La commissaire de la SEC, Hester Peirce, a pris la parole en tête. Cette commissaire, surnommée "l’ardente défenseuse de la cryptographie" dans le secteur, a conjointement avec le département des marchés et des échanges soulevé une question centrale : pourquoi doit-on utiliser des règles vieux d’un siècle pour encadrer la blockchain ?
Le sujet pointe directement la réalité à laquelle sont confrontées les bourses américaines (NSE) et les marchés alternatifs (ATS) lorsqu’elles veulent entrer dans le domaine des actifs cryptographiques — des barrières trop élevées, des règles trop obsolètes, ce qui bloque tout l’écosystème. Peirce demande : comment faire pour que les transactions cryptographiques conformes soient légales aux États-Unis ?
Elle a identifié trois points sensibles à surveiller :
**Le premier problème concerne le caractère désuet de la législation elle-même.** Les réglementations Reg ATS et Reg NMS datent de 1998, certaines sont encore plus anciennes. À l’époque, le concept de blockchain n’existait pas, et aujourd’hui, appliquer ces règles à des actifs cryptographiques entraîne des coûts de conformité exorbitants. Une bourse doit investir énormément pour suivre les procédures et obtenir les approbations, ce qui constitue un obstacle évident à l’innovation.
**Le deuxième problème concerne la rigidité des obligations de divulgation d’informations.** Actuellement, les entreprises doivent remplir divers formulaires complexes (comme le Form ATS), mais le problème est que beaucoup de données sont déjà transparentes et publiques sur la blockchain.
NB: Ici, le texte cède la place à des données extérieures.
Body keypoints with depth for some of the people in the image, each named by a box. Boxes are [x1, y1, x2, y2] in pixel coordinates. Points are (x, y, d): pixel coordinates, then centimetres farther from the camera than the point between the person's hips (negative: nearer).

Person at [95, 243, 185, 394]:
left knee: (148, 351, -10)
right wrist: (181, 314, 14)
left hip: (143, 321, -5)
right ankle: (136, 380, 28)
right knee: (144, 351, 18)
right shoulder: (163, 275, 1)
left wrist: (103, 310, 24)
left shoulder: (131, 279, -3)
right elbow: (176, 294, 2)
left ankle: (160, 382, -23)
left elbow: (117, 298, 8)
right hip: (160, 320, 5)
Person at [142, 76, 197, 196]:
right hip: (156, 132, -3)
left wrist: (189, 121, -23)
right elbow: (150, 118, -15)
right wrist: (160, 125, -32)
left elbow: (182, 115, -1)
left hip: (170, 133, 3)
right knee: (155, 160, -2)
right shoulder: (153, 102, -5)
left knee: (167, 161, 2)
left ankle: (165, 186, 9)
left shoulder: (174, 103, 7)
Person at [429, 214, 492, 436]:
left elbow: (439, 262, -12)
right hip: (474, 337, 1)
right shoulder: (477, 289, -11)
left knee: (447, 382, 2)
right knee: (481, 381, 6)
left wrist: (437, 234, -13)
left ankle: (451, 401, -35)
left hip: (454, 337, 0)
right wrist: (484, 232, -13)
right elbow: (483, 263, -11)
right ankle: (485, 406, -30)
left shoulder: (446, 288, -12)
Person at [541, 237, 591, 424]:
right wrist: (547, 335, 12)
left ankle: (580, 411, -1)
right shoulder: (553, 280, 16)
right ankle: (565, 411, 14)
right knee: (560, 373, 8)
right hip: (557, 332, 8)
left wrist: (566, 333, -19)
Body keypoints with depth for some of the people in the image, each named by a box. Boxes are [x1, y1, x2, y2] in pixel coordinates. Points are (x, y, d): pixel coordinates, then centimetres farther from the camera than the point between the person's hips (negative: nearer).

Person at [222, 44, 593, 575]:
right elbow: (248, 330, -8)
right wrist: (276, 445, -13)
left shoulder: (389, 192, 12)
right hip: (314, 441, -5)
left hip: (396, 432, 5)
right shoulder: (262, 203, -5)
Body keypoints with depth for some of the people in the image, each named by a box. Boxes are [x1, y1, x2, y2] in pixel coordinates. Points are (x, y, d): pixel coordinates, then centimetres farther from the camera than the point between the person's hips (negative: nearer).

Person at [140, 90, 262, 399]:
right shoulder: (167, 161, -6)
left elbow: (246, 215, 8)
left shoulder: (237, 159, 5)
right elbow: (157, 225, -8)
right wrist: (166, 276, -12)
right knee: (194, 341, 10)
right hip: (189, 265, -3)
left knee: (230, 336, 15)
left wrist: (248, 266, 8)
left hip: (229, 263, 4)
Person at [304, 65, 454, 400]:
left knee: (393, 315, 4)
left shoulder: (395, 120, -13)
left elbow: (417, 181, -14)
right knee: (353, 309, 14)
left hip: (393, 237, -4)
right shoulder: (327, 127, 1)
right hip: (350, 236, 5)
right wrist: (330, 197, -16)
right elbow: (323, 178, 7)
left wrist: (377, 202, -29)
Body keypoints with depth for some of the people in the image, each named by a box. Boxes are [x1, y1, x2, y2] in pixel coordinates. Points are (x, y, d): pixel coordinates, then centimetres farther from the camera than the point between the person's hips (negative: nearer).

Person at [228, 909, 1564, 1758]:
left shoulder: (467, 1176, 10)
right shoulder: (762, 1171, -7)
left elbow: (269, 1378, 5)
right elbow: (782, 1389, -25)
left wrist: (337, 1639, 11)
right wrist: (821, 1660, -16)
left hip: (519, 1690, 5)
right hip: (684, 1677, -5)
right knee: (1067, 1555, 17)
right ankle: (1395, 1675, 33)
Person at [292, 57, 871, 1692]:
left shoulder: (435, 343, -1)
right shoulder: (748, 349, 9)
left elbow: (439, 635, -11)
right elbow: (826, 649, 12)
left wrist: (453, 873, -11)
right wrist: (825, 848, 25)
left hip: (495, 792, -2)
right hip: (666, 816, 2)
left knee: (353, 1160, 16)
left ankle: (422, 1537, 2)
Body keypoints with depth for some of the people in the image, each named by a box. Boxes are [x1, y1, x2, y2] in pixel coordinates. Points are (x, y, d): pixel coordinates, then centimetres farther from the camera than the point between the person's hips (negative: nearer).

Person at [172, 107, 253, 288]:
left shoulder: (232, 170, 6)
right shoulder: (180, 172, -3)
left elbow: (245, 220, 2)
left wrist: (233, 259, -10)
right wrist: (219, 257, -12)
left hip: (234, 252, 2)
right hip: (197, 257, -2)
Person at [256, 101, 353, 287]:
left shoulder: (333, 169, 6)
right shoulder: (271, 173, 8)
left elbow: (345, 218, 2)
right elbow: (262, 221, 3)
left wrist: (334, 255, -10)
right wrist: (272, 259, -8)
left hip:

Pourquoi devoir les déclarer une seconde fois en privé ? Cela gaspille des ressources et ne correspond pas aux caractéristiques intrinsèques de la blockchain. Peirce suggère qu’il serait pertinent de concevoir un cadre de divulgation spécifiquement adapté aux cryptomonnaies.
**Le troisième aspect, plus intéressant, consiste à ne pas considérer le code technique lui-même comme un objet de violation.** Parfois, les régulateurs exigent des modifications du code, ce qui pose problème aux développeurs. Dans un système décentralisé, le code constitue la règle elle-même. Si la régulation intervient de manière excessive sur la logique du code, cela pourrait nuire au fonctionnement de l’écosystème.
L’importance de cette déclaration réside dans le fait qu’elle marque le début d’une réflexion sérieuse des autorités américaines sur la manière de créer un espace conforme pour l’innovation cryptographique, plutôt que d’utiliser des outils obsolètes pour réguler des nouvelles technologies. Cela donne une orientation pour le développement du marché et influencera les prochaines actions des bourses, des projets et même des investisseurs.